A superbly versatile shape with the Covert camouflage plated finish.
The Covert Incizor pattern lends itself to a huge choice of rig options – the straight eye means that you can use them with stiff ‘Trip Wire’ style hooklink materials on Chod rigs and other similar D-rig presentations. You can confidently use them with Fluorocarbon hooklinks, or with the addition of a small shrink tube kicker combine them with braided and skinned hooklinks.
In fact these are the No1 hook pattern choice for the team here at Gardner when we use the excellent Covert Hook Aligners as the finished rigs turning aggressively, with the hooklink exiting the Hook Aligner at the optimum angle and the perfect distance from the hook point.
The point is durable thanks to double tempering the highest quality Carbon Steel and the non-reversed bend and general dimensions of the Incizor mean this pattern will remain the hook of choice for a great many discerning anglers around the world.
- Available in in Barbed or Barbless. Please check table below for sizes available.
- 10 hooks per pack.
Size | Barbed | Barbless |
4 | CFWH4 | N/A |
6 | CFWH6 | CFWHB6 |
8 | CFWH8 | CFWHB8 | 10 | CFWH10 | CFWHB10 |
By applying a technically advanced, anti-glare plating system, we’ve taken camouflage to a completely new level.
The problems associated with pale Teflon coatings – the tendency to rust around the eye, prominence on dark lake beds and added bulk to the hook dimensions are now eradicated once and for all.
Covert stealth plated hooks offer improved camouflage, sharper points and better performance than ever before.
‘Clone Rig’ step by step guide:
- The hook of choice, the amazingly versatile Gardner Incizor is perfect for the Clone (D) rig.

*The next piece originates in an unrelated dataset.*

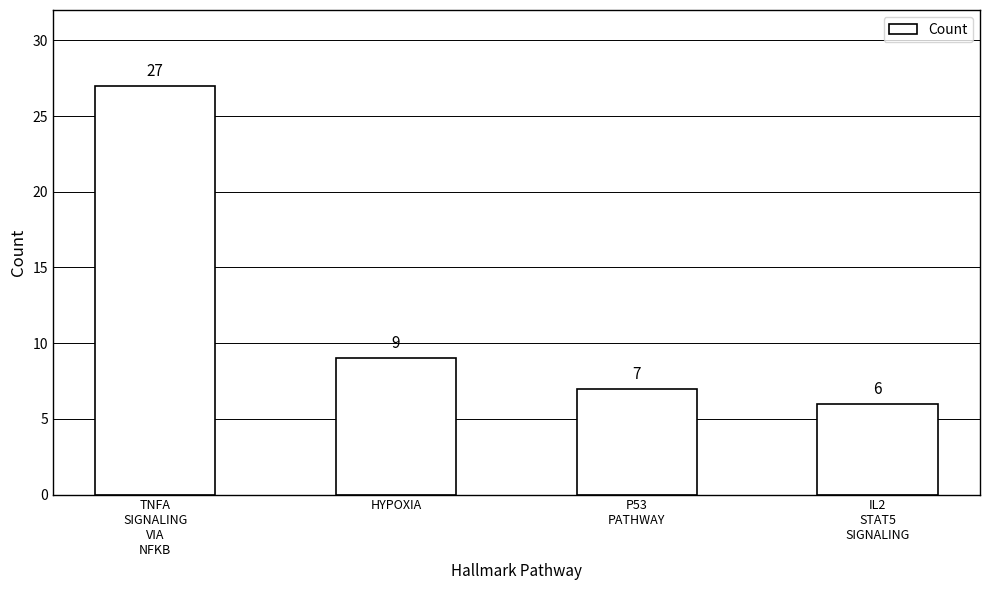

What is the maximum value shown in the chart?

27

- Step 1 – The Clone can be tied with all sorts of monofilamants, but our current favourite is our excellent Trick Link material – made for the job…

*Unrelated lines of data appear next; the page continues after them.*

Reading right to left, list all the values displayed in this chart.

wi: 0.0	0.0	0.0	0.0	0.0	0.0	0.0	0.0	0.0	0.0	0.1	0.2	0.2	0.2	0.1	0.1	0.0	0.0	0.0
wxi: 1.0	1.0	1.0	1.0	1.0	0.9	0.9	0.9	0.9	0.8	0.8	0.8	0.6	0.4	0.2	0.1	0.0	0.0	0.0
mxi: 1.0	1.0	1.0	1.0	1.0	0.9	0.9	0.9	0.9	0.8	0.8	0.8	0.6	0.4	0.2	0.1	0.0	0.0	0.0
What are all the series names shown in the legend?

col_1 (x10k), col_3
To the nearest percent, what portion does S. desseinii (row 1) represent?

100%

- Step 2 – There are two patterns of hooks in the Gardner range suited to use in the Clone rig – the Covert Incizor or the Chod Hook. We favour the straight eyed Incizor.

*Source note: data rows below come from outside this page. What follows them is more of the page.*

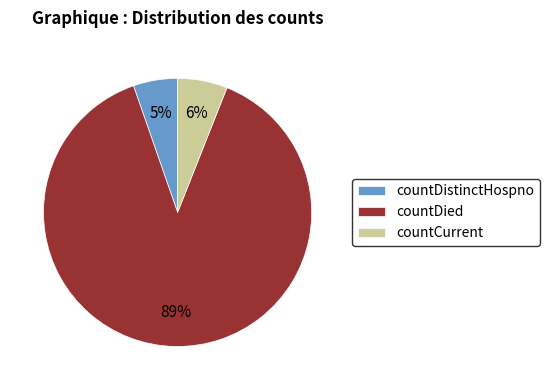

What is the largest slice in the pie chart?

countDied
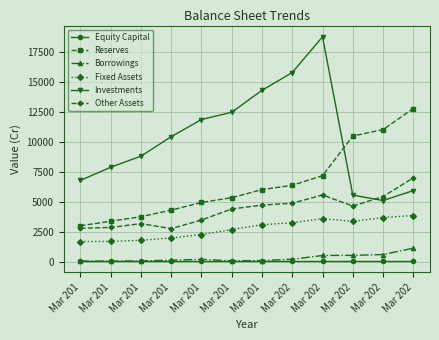

What is the value of the Borrowings point at the 7th from the left?

51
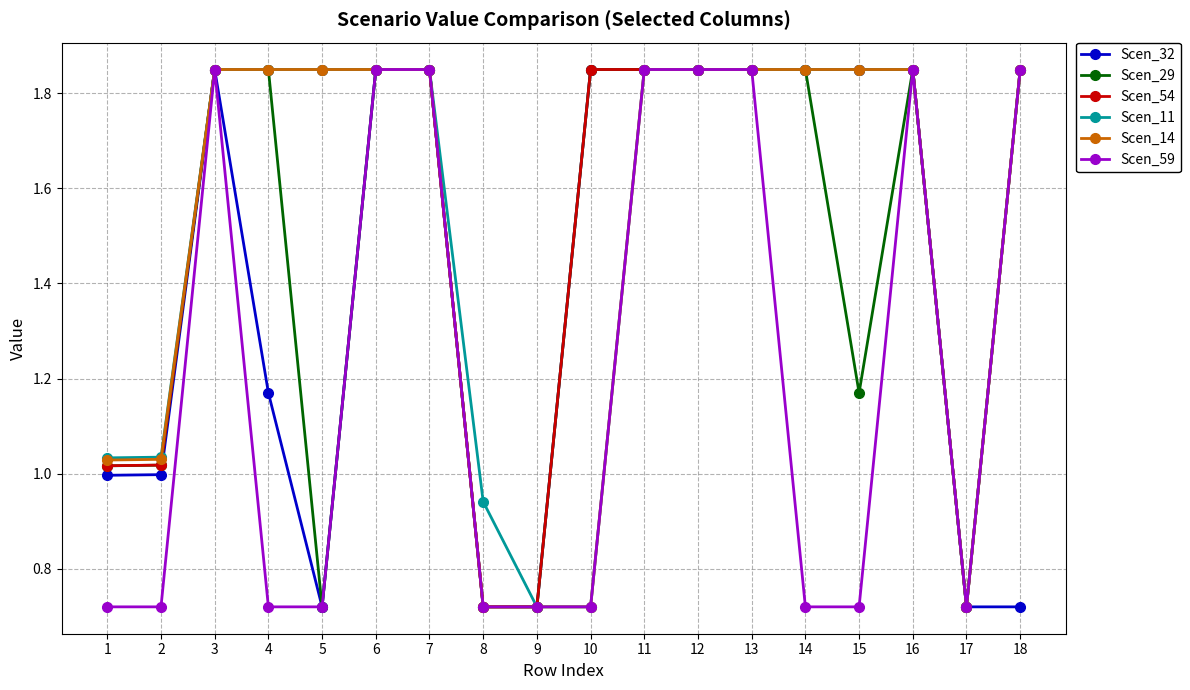

What are all the series names shown in the legend?

Scen_32, Scen_29, Scen_54, Scen_11, Scen_14, Scen_59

- Step 3 – All you need to do is tie the hook on using a simple (reliable) knotless knot.
- Step 4 – The finished knot should look like this, with between 6 and 8 wraps neatly abutted and the hooklink exiting the inside of the hook eye.
- Step 5 – Thread a large Covert Rig Ring onto the tag left from the knotless knot. You will attach your hookbait to this rig ring later…
- Step 6 – Create a ‘D’ in the monofilament by passing it back through the eye of the hook and ‘blobbing’ the end with a lighter. Take care not to burn or damage the hooklink or the knot itself.
- Step 7 – The hook and ‘D’ should look a little like this. A nice tidy D that sits squarely on the back of the hook shank. If its twisted (after pulling the knot tight) simply turn it so it is…
- Step 8 – We favour a Non Slip loop knot at the lead end of the hooklink as it offers a little more free movement to the hook bait when it’s inhaled by feeding carp. Start with an overhand knot.
- Step 9 – create a loop and pass the tag end through the overhand knot in the opposite direction and finish off with a blood knot (tag passed through original overhand and tightened using tag only).
- Step 10 – You should be left with a really nice loop knot like the one shown (if the loop twists you have pulled on the loop whilst tightening down). Trim off the tag 2-3mm from the knot.
- Step 11 – Use your nails to sheath the knot and hooklink and carefully blob the tag of the loop knot. This secures the knot in the event of you applying very heavy pressure.
- The finished rig. If you use a slow (balanced) sinking hookbait the rig will always lay out nicely and reset if a fish samples it.